But this week at Royal Liverpool, Tiger Woods played the perfect British Open for his late father, Earl. Woods' 11th major championship, tying Walter Hagen for second all-time behind Jack Nicklaus and his 18 titles, was won with steel-cold nerve and precision. Then it was celebrated with raw emotion.

Woods came off the 18th green Sunday after an incredible 5-under-par 67 for a 270 total and a two-shot victory over the gritty Chris DiMarco, and his feelings let loose. He sobbed, trembling while in the arms of his caddie, Steve Williams. Then he exchanged hugs and tears with wife Elin, coach Hank Haney and his entire traveling party.

What he would have liked most of all was one more hug from his father, who died on May 3 after shaping the career of the best player in the world.

"I'm kind of the one who bottles things up and moves on. At that moment it just came pouring out and of all the things that my father has meant to me and the game of golf, and I just wish he could have seen it one more time," Woods explained. "I was pretty bummed out after not winning the Masters because I knew that was the last major he was ever going to see."

Tiger Woods celebrates after winning the British Open by two strokes over Chris DiMarco. Woods won his 11th major Sunday in Hoylake, England.

Tiger Woods celebrates after winning the British Open by two strokes over Chris DiMarco. Woods won his 11th major Sunday in Hoylake, England.

Earl would have been proud of this one, too, and not only because his son became the first since Tom Watson in '82 and '83 to defend the claret jug.

Tiger thought his way around Hoylake the way his father taught him to think.

Phil Mickelson may be renowned for his game plans at majors, but Woods took it to a new level by devising a strategy that took Royal Liverpool's devious fairway bunkers out of play and allowed him to fire at greens. In doing so, he became the first player to win a major without his driver, using it once all week, that on Thursday. That was the last time the famous Tiger head cover came off as he finished one shot off his own scoring record of 19-under set at St. Andrews in 2000.

Woods called it one of his best ball-striking weeks ever as far as control, especially since he had to hit so many long irons off tees and into greens - more, he said, than at any previous tournament. He wore out his 2-iron.

An emotional Tiger Woods, right, walks off the 18th green with caddie Steve Williams after Woods won the British Open. Woods won Sunday in Hoylake, England, and dedicated the victory to his departed father.

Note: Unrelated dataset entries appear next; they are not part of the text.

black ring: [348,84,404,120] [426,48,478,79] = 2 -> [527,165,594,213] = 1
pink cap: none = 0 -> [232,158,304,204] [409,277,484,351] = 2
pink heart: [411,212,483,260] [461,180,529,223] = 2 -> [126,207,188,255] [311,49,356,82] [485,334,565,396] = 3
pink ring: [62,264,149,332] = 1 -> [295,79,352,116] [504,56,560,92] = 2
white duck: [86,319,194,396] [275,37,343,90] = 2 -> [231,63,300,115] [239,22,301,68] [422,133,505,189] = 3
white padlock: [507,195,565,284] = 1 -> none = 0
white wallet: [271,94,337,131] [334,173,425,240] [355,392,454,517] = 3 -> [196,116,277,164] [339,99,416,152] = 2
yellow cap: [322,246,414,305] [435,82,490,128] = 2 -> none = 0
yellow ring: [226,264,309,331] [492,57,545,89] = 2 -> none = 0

An emotional Tiger Woods, right, walks off the 18th green with caddie Steve Williams after Woods won the British Open. Woods won Sunday in Hoylake, England, and dedicated the victory to his departed father.

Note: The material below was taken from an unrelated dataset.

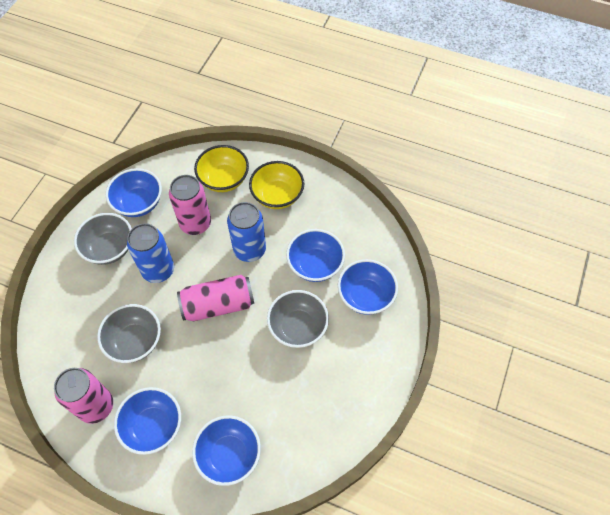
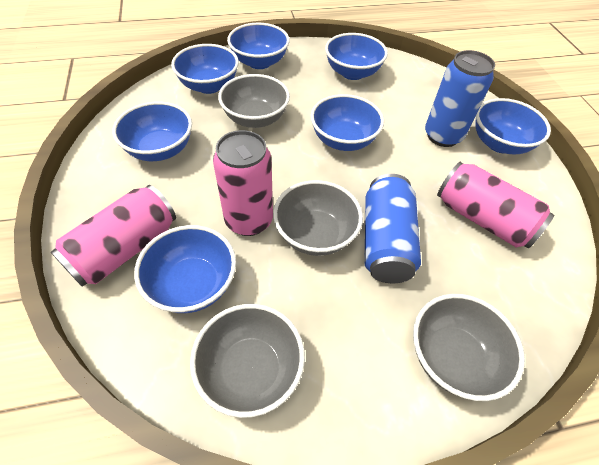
blue bowl: [106,168,162,217] [114,387,181,455] [192,415,261,486] [286,229,345,282] [338,259,398,315] = 5 -> [112,102,192,161] [134,225,236,313] [171,44,239,94] [227,23,290,69] [310,94,384,151] [325,33,388,80] [476,98,551,154] = 7
grey bowl: [74,213,132,265] [97,304,161,363] [267,290,329,348] = 3 -> [190,304,305,418] [218,74,290,128] [273,180,363,256] [413,294,525,401] = 4
yellow bowl: [194,145,249,192] [249,161,304,209] = 2 -> none = 0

"If you ask Steve Williams, Tiger missed two iron shots all week and I guess you can put a third one on 12 today . . . so two iron shots in 72 holes," Haney said. "That's pretty zoned in the whole go-round."

It was the 11th time in 11 tries that Woods was able to protect a 54-hole lead at a major, and except for DiMarco, who pushed Woods with five birdies on the back side, Saturday's impressive leaderboard zoned out.

Jim Furyk found a bunker with his first approach shot and bogeyed the first two holes and three of his first seven. Angel Cabrera tripled No. 2. Even DiMarco (whose mother, Norma, died on July 4) blocked his opening tee shot and made bogey on the first hole.

Then there was Woods' playing partner, Sergio Garcia, appropriately attired in yellow. His high point was bombing his driver off the first tee to thunderous cheers. Then he impaled himself on his putter, missing a four-footer on the second and a two-footer on the third. As the round went on, the man who owns a 74.0 Sunday scoring average predictably folded under the pressure.

Woods shared the lead only once, that after Ernie Els birdied the par-5 fifth. Then Tiger got to the same hole, hit two perfect shots and sank a 25-foot putt for eagle. When Els failed to take advantage of a huge break - his tee shot bouncing back to the fairway from the out of bounds area on No. 8 - by promptly landing in the greenside bunker, the Big Easy was done.

Woods eventually put it away after his only bogey of the day, on No. 12, had allowed DiMarco to pull within one. He birdied three straight holes - Nos. 14, 15 and 16 - and that was the ballgame.

A "stress-free" walk up the 18th fairway allowed his thoughts to move to his father.

"When Tiger played the Masters, it was the only time I saw him try too hard. He wanted to win so badly, he couldn't execute," Williams said. "Today there was obviously a calmness about him. There was no doubt he was doing it for his dad."